Friday 12 September 2008

The Reluctant Cannibal

Cannibalism is not, you might think, an altogether appropriate subject for humour. And yet there are several examples of just that, from the Flanders and Swann song from which this review derives it title to Trey Parker's pre-South Park film upon which this Edinburgh Festival Fringe musical is based (though at least one of Parker's cannibals is far from reluctant).

The musical opens with silent film of a group of people being massacred in a wooded area. There is a nice use of written dialogue: "Oh, no" is the expression that appears on the screen for one of the actors, whose lips to me made a rather stronger statement.

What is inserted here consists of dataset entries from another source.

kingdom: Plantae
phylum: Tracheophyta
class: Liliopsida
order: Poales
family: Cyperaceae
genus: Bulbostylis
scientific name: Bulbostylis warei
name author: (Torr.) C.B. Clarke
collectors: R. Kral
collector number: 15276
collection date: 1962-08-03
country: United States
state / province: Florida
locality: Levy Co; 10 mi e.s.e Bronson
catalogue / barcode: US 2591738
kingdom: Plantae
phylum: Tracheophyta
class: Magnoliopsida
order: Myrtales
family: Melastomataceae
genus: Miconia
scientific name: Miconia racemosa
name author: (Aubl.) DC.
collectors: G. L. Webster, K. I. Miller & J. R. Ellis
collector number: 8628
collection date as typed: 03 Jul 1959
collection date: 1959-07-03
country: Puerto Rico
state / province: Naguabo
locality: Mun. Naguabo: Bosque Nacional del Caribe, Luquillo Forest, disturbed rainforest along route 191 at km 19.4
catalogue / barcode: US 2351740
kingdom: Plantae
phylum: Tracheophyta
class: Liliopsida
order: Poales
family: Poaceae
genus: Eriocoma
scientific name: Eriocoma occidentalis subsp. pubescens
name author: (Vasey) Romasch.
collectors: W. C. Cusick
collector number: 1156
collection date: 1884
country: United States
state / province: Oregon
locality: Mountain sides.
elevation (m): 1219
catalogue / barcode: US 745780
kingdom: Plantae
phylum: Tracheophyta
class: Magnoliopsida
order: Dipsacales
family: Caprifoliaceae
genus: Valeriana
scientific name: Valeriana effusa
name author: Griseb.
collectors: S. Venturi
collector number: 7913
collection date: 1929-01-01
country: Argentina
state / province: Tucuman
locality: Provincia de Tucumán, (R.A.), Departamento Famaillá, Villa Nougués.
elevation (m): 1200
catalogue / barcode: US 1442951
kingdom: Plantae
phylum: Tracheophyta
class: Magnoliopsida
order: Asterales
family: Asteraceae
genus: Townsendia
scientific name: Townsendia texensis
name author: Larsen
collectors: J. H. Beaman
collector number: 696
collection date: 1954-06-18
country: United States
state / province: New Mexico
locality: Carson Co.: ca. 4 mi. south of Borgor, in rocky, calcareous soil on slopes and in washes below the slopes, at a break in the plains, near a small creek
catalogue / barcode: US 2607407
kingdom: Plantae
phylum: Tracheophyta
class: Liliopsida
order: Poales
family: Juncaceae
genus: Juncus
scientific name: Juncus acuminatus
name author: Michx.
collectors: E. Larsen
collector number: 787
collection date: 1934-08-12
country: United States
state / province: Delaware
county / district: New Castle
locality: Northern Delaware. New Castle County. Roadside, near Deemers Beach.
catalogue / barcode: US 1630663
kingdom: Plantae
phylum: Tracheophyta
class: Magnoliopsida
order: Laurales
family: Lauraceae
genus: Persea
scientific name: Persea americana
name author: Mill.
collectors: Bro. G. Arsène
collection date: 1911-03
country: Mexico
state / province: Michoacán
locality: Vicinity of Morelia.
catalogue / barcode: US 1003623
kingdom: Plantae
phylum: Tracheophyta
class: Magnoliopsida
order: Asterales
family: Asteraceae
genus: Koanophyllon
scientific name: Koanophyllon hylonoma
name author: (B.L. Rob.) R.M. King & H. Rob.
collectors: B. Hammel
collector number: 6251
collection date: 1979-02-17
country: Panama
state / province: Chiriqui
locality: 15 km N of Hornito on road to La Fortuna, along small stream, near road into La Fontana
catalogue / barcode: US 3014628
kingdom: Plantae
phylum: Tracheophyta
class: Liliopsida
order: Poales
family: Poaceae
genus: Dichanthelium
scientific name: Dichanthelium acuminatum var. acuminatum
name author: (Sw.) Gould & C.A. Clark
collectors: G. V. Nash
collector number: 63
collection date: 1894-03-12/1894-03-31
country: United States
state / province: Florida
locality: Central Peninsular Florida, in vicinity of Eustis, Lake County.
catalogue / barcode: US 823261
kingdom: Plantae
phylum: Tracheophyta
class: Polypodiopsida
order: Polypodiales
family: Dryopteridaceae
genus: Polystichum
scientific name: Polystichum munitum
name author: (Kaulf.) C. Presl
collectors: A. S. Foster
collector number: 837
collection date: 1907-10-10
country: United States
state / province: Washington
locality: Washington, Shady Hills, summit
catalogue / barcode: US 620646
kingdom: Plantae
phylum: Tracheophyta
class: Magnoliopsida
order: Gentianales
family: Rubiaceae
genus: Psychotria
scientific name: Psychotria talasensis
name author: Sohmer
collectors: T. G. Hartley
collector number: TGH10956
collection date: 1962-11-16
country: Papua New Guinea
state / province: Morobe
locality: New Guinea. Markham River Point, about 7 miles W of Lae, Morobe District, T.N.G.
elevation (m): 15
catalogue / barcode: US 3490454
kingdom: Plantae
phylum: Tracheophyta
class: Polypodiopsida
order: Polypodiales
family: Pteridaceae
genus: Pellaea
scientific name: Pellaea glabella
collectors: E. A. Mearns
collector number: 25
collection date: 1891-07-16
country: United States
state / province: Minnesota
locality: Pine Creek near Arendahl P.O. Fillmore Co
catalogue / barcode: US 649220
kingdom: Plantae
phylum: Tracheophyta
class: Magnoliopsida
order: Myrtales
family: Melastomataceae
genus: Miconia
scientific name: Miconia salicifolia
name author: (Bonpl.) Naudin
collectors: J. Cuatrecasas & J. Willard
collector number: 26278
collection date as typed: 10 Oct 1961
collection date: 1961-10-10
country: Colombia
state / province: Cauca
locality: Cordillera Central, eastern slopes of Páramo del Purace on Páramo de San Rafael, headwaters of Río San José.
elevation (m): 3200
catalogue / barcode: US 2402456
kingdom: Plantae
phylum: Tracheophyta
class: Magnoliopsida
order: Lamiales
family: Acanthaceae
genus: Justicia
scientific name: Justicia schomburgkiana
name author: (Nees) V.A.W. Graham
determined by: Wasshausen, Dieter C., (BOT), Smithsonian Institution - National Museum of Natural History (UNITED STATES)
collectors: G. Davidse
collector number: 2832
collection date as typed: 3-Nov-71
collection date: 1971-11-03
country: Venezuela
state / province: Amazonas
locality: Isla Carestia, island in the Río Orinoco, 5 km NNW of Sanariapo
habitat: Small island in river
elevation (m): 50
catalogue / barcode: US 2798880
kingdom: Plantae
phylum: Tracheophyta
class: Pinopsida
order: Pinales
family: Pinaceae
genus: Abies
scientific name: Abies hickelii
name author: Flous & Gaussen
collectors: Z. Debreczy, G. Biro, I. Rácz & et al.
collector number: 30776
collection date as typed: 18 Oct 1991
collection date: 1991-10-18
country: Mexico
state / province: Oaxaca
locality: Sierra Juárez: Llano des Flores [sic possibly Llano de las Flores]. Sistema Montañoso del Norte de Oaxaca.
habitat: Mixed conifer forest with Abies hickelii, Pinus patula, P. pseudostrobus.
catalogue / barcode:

We are then plunged into the courtroom where Alfred Packer is being tried for cannibalism and Polly Pry (a journalist) is attempting to coax the true story out of him. But first we need to learn about his unhealthy affection for his horse (played by a lady in a very low cut outfit), "the sky was blue when I was on top of you", he sings, and we wonder whether the RSPCA should be alerted to what's going on. This particular double entendre has now replaced my brother's previous favourite where a diplomat, returning to his wife after having left her with the natives, asks "Were you bored?" to which she replies "Only in the engineering sense."

Soon, however, we learn that Packer had agreed to take over when a group of miners lost their guide, though as the plot progresses it becomes clear his sense of direction is nothing to boast about, to make matters worse he seems more concerned about recovering his horse, Liane. As he leads them further astray, the eponymous cannibalism occurs.

Musically it is not the most distinguished work ever written, Stephen Sondheim need lose no sleep, but it is perfectly decent. The lyrics are by no means great either, but they are very funny. Filled with dirty jokes and double entendres, such as the offer of "Fudge, Packer". Essentially, this is a work of utter silliness and if viewed with that in mind is very enjoyable indeed. Quite why the writers felt the need to constantly compare everything to a baked potato is not clear, but it is amusing, and would doubtless make the sound basis of a drinking game.

The performances are strong. Unfortunately, I am unable to name the most of the actors as no programme was distributed. Bell, the preacher (played by our friend Andy Pugsley, and thus earning this review a shameless plugs tag), Packer and the Trapper are all excellent and Liana manages to act the part of a horse well, and also doubles up as the Indian Sudoku, which is presumably an addition to this performance as the craze hadn't struck when the original film was made. The wider supporting cast of gold prospectors is also a wonderful range of caricatures, from the sex starved young man (who has a very detailed list of the things he wants to do before he dies) to the one who refuses to sing, to the one who has an extreme eagerness to build snowmen at every opportunity and tap dance, and though it's not explained how this is meant to work in the snow the script at least recognises this and makes a joke out of it. It is this last behaviour that leads to Bell shooting him in frustration and leading them onto the road to cannibalism. When Packer returns from seeking help, Bell's descent to madness is complete and his refrain of "the Lord works in mysterious ways" even more amusing.

The set is sparse, but they make the most of it, and much comedy from it: "Look at all the teepees" says the Indian chief. The use of a projector helps give a sense of place much of the rest of the time. Other things, such as the bear trap in which Bell's leg is repeatedly caught, are entirely and convincingly mimed, and with Andy Pugsley timing his screams to perfection. Similarly when they leap into a river, the choreography as they are swept downstream and off stage is convincing.

One criticism would be that the journalist was much more obviously mic'd than everyone else and at one point Pugsley lost his microphone altogether, though such is the power of his voice that nobody in the audience actually noticed.

All in all, this is one to put your mind firmly into neutral, get a large glass of your favourite tipple, sit back, and laugh very hard indeed.